DENPASAR – Kasus jurnalistik antara anggota DPD RI Shri I Gusti Ngurah Arya Wedakarna Wedasteraputra Suyasa alias AWK dengan Media Bali akhirnya bergulir ke pengadilan.
AWK melayangkan gugatan ke PN Denpasar Nomor: 361/Pdt.G/2021/PN kepada Media Bali cq Pemred Media Bali Wayan Suyadnya atas sejumlah pemberitaan yang dianggap merugikan dirinya.
Beberapa pemberitaan itu di antaranya, ‘’Hari Ini Warga Nusa Penida Padati Monumen Puputan Klungkung’’ (Diterbitkan Selasa, 3 November 2020).
‘’Ditolak Warga, Wedakarna Batal ke Nusa Penida’’ (Diterbitkan Senin, 2 November 2020). ‘’Tangkap Wedakarna’’ (Diterbitkan Kamis 5 November 2020). ‘’PecatWedakarna’’ (Diterbitkan Rabu 4 November 2020).
Atas pemberitaan tersebut, AWK mengadu ke Dewan Pers. Hasil PPR, AWK diminta memberikan hak jawab sementara Media Bali wajib melayani hak jawab tersebut secara proporsional.
Namun, belum juga memberikan hak jawab, AWK malah menggugat Media Bali ke PN Denpasar.
“AWK tidak mematuhi PPR yang diputuskan Dewan Pers. AWK tidak menggunakan hak jawab pada batas waktu yang ditentukan Dewan Pers,” ujar kuasa hukum Media Bali, Nyoman Sunarta.
Menurut Sunarta, AWK justru memutar balik fakta dengan mengatakan Media Bali tak mengindahkan keputusan PPR Dewan Pers.
Padahal, yang tidak mengindahkan adalah AWK karena sampai gugatan ini didaftarkan tidak pernah yang bersangkuatan menyampaikan hak jawab kepada Media Bali baik secara lisan maupun tulisan.
Sunarta justru menilai AWK ingin mempolitisasi PPR Dewan Pers. Setelah PPR Dewan Pers turun kemudian media ‘’diperintahkan’’ memberikan hak jawab,
tapi dia tak menggunakan hak jawab, melainkan menempuh ‘’jalan kekeluargaan’’ sehingga terkesan dia sebagai sosok yang ‘’arif dan bijaksana’’ karena telah ‘’memaafkan’’ media dimaksud.
Hal itu lalu diunggah di media social dengan narasi yang dibuatnya sendiri. Media yang diperlakukan seperti itu, tak bisa berkutik (kalah), padahal soal hak jawab adalah hal yang biasa dalam dunia jurnalistik,” kritiknya.

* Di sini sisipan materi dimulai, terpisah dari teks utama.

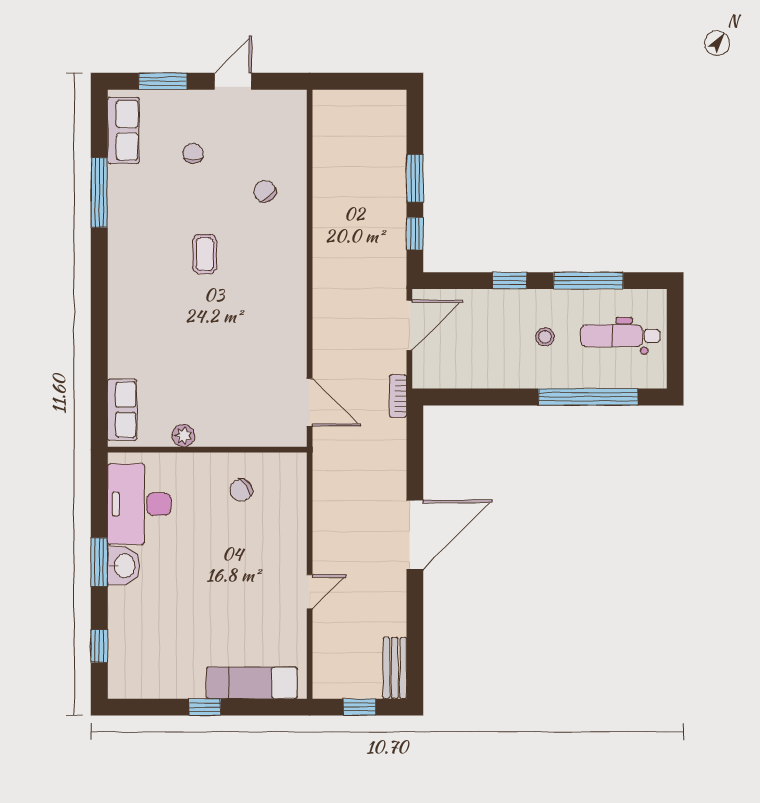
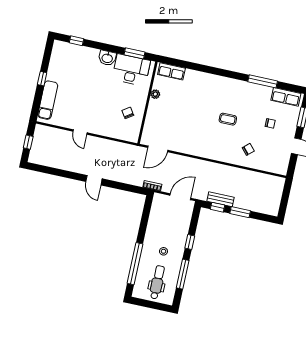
door: (409, 325) -> (180, 197), swing flipped
door: (415, 535) -> (94, 180), width x0.53
window: (99, 562) -> (134, 53), moved
bench: (395, 668) -> (221, 199), moved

Di lain sisi, kata dia, Media Bali tidak mau masalah hak jawab diselesaikan dengan ‘’bertemu’’ secara personal.
Karena sejatinya hak jawab itu ditujukan kepada pembaca sehingga setelah membaca hak jawab itu pembaca memperoleh informasi yang imbang.
“Dengan bertemu lalu dianggap selesai, bukankah ini adalah bagian dari upaya ‘’menyembunyikan’’ informasi?” bebernya.
Menurutnya, ada niat buruk dari AWK melayangkan gugatan ini dengan motivasi dan kenginan agar Media Bali membayar ganti rugi sebesar Rp 500 juta.
“Gugatan yang diajukan AWK menunjukan sikap “arogan’ dari seorang pejabat Negara yang berusaha untuk ‘mengintervensi” dan “mengintimidasi” media masa yang sedang menjalankan fungsi jurnalistik,” pungkasnya.